Every place has a list of “must-see” things to do. Without fail, travelers show up and start going down the checklist, as if their vacation is a series of tasks. You don’t need to do this. In fact, you should not do this and you should not let other people make you feel guilty about not doing this. The only thing you need to do at the end of the day is to ask yourself one simple question.
Did I enjoy today?
If the answer is yes, you’re doing it right. If not, then slow down and do less stuff. Sometimes, this means sitting around watching movies and screwing around on the internet all day. That’s fine. Maybe you just want to sleep all day. Fine again. Just do what you please, and you will go home refreshed. Going to see that one last building, market, or cultural show is not going to refresh you. It will simply exhaust you.
Remember that traveling is not a competition. There will always be somebody with a bigger list of sites they saw, parties they went to, crazy stories they had, “authentic” experiences they had, or hot people they hooked up with. It’s a losing battle to compete with those people. So while you’re on the road, just worry about enjoying your day and everything will work out fine.
Sometimes, a simple beer run on an lazy day can make your entire week. One time I went to grab a beer in Vietnam, and I ended up seeing roughly $30,000 USD being casually counted in front of my face. It was just a stack of hundreds, about 2 inches thick. We never did see Ho Chi Minh’s tomb, but experiences like the 30K gangster roll aren’t in the guidebook.
Don’t Measure Your Life By Counting the Days
Most people measure life by their age. They hope to live to be very old, at which point they’re going to do all the stuff they’re putting off from doing right now. Measuring your life by measuring your days is foolish. Life should be measured by what you did with those days. You could always drop dead tomorrow, so you can only control what you’re going to do with today.
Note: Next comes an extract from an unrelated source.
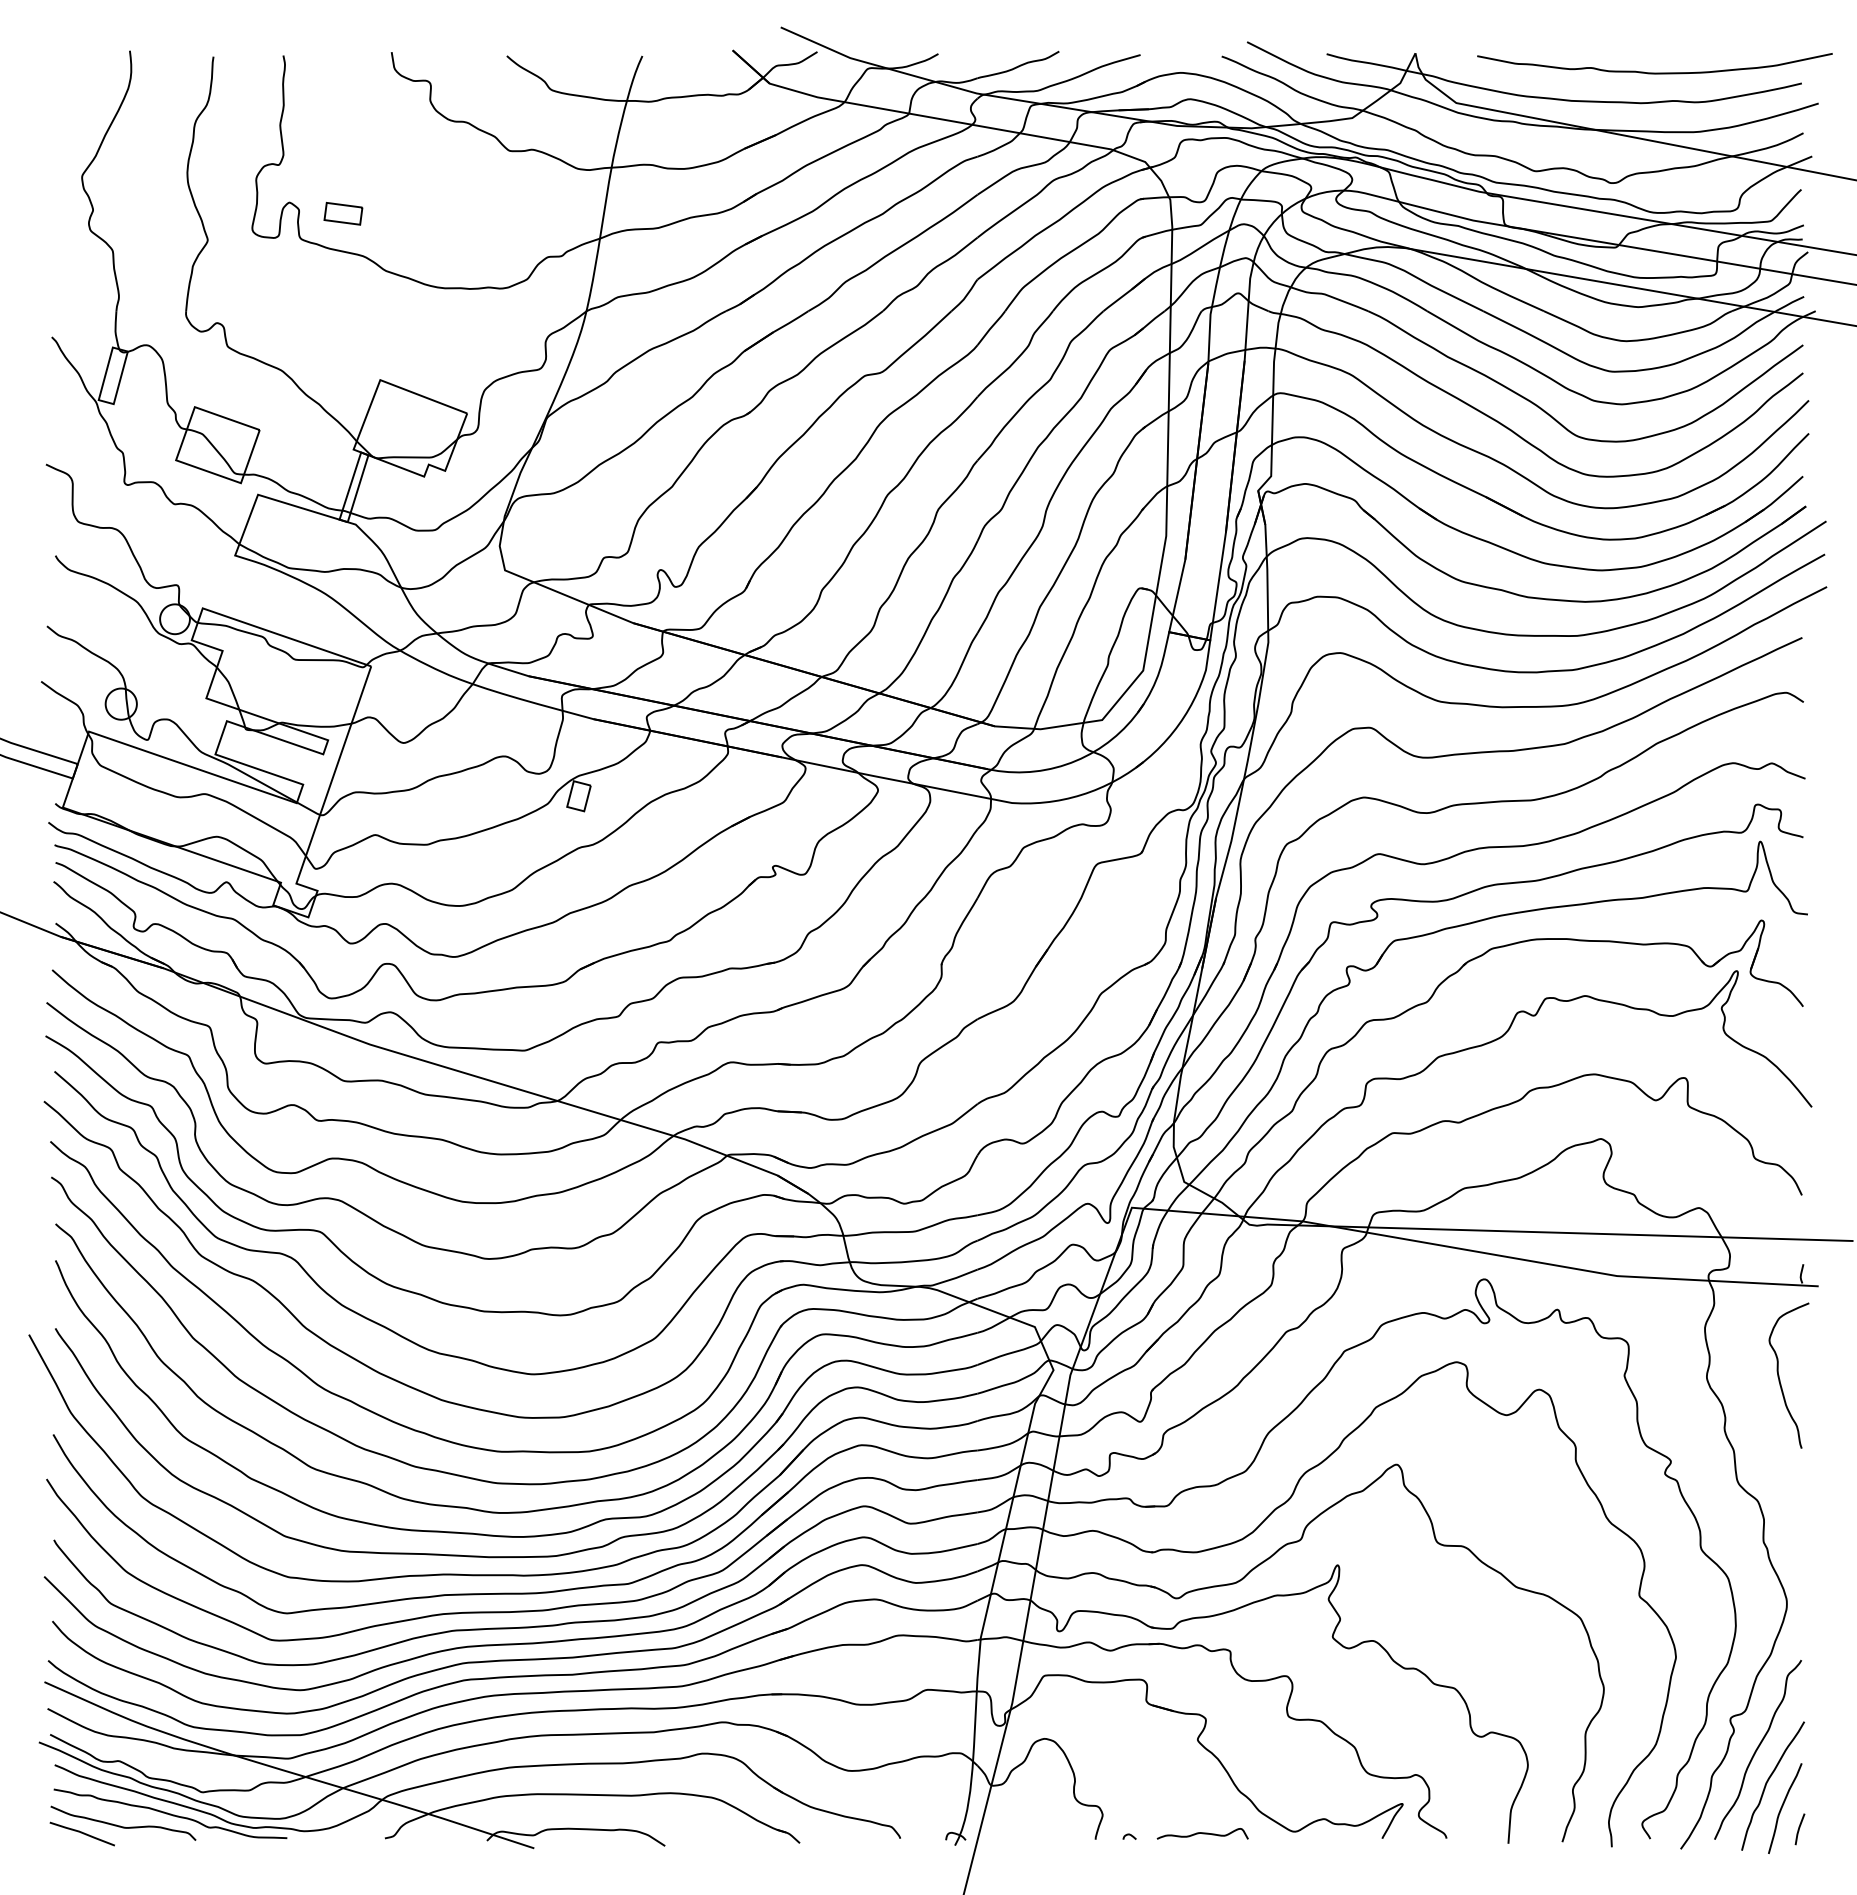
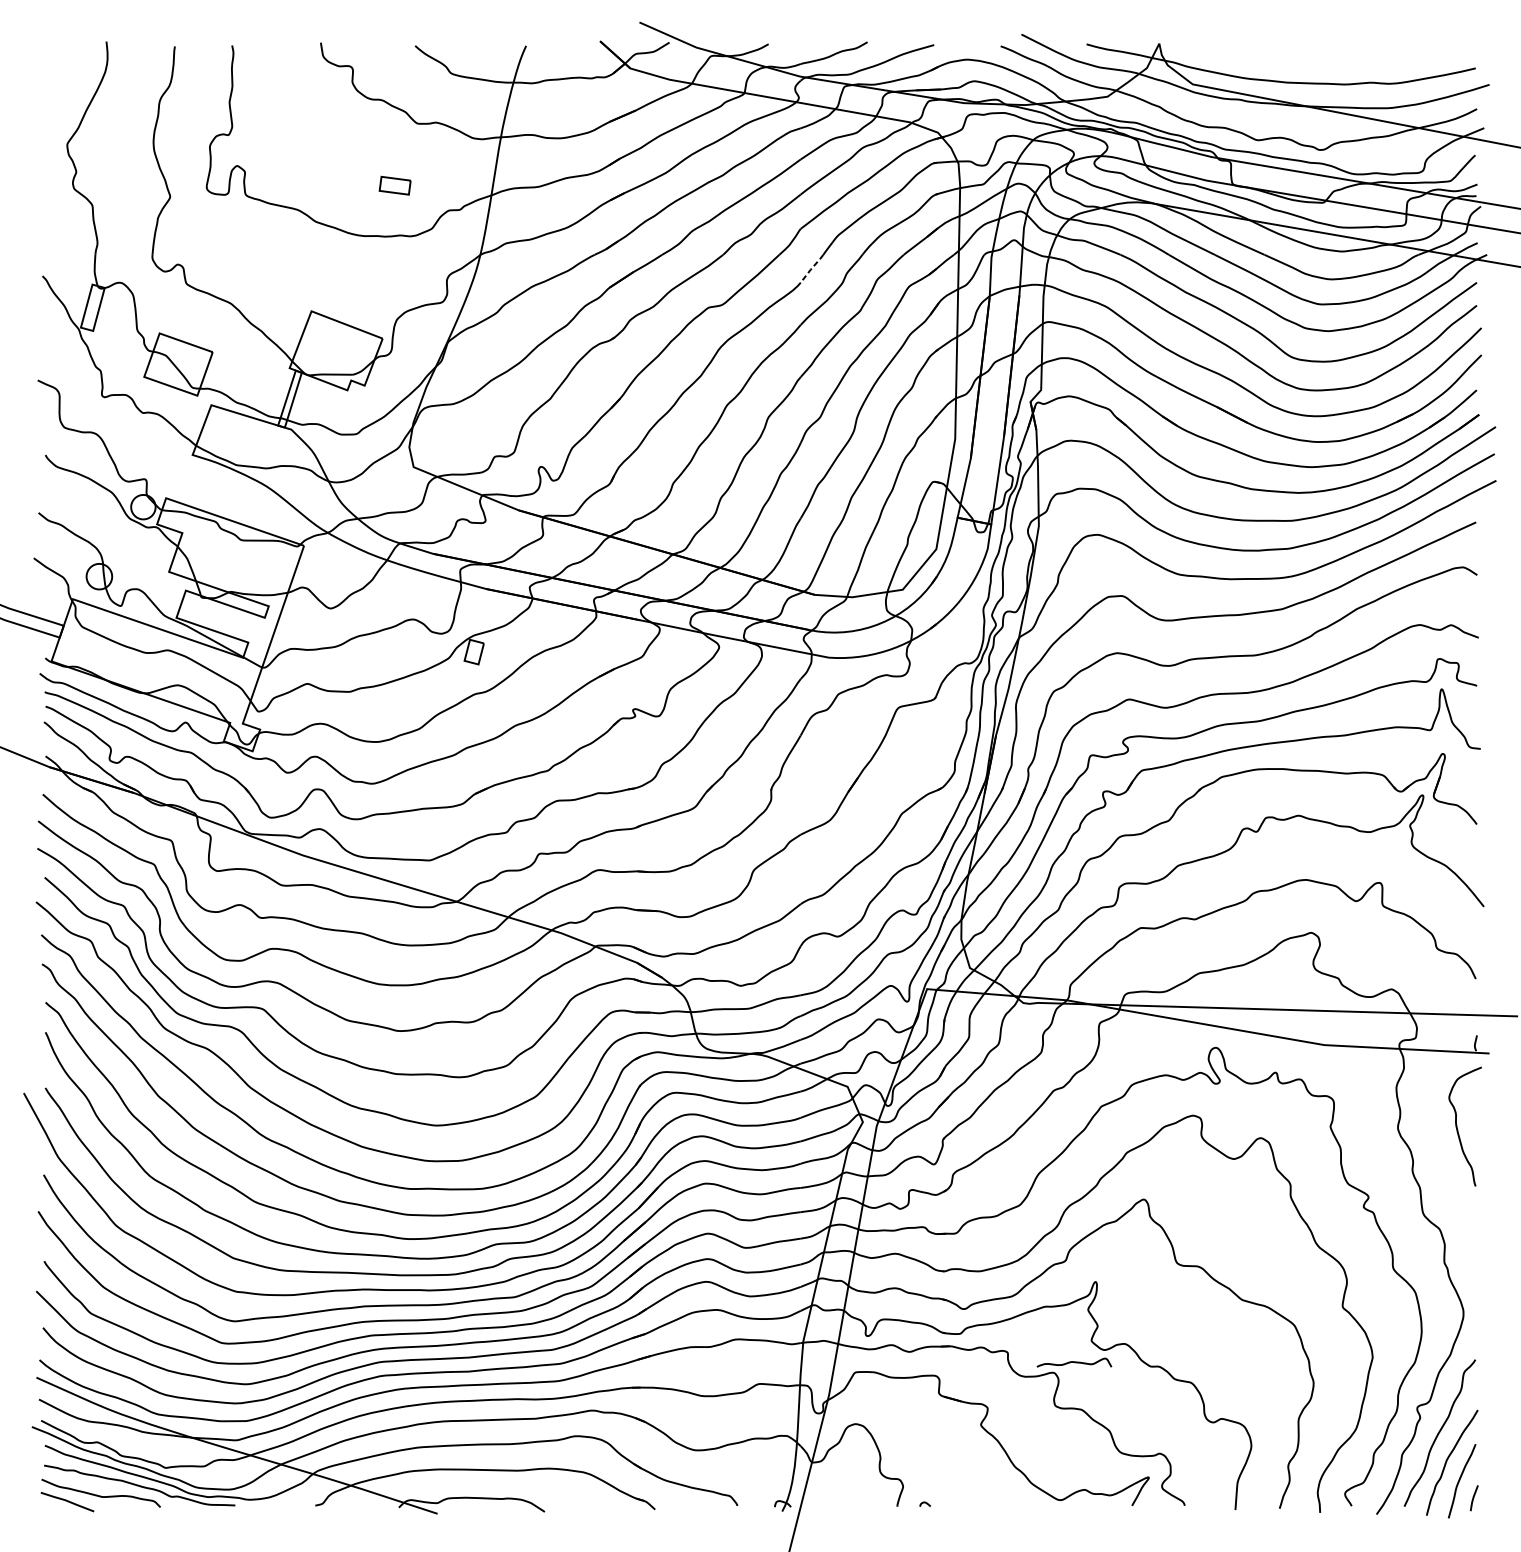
curve: (1654, 72) -> (1355, 59), removed
part: (343, 213) -> (395, 185), moved
line: (991, 328) -> (812, 269), solid -> dashed
curve: (1202, 1833) -> (1074, 1362), moved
Don’t assume that the stuff you want to do when you’re 25 is the same as what you want to do when you’re retired at 65. It won’t be. And even if it is, you may not be physically capable of doing it, or you may have other responsibilities then that you don’t have now. So go out and do what you want to do now. I’m not saying people should completely ignore the future, or take unecessarily dangerous risks, but don’t put off enjoyment of your babyless years for a day that may never come. After all, how many seniors do you see sitting around saying, “Man, I wish I had done less stuff when I was younger.”
I am One Lucky Person
One thing nobody has any control over is what I call the birth lottery. It’s who you’re born to, where, and when. I hit the birth lottery Powerball. I was born to great parents who gave me every opportunity to succeed. I was born at a time where my passion, computer programming, became very valuable with the advent of the internet. I was born in a country where the sky is the limit with regard to financial success, and one that allows me to travel to pretty much any country I would like to. I started working at a time that allowed me to make enough money to save up for a big trip like this one. And I will return to America during boom times for the sofware industry.
It would be nice to say I’ve worked hard and overcome some crazy obstacles. But while I have worked hard, I would not have had the experiences I have had without having struck it rich in the birth lottery.
Many times we meet people on the road and it dawns on me, they can’t come to America even if they want to. Some countries have a limited number of other countries for which they can obtain visas, and even if that were not the case, the cost of travel rules it out for a large number of people worldwide. In all likelihood, these people will never leave their home country. And it’s not because they don’t work hard, aren’t smart, or aren’t deserving. They were just dealt a different hand.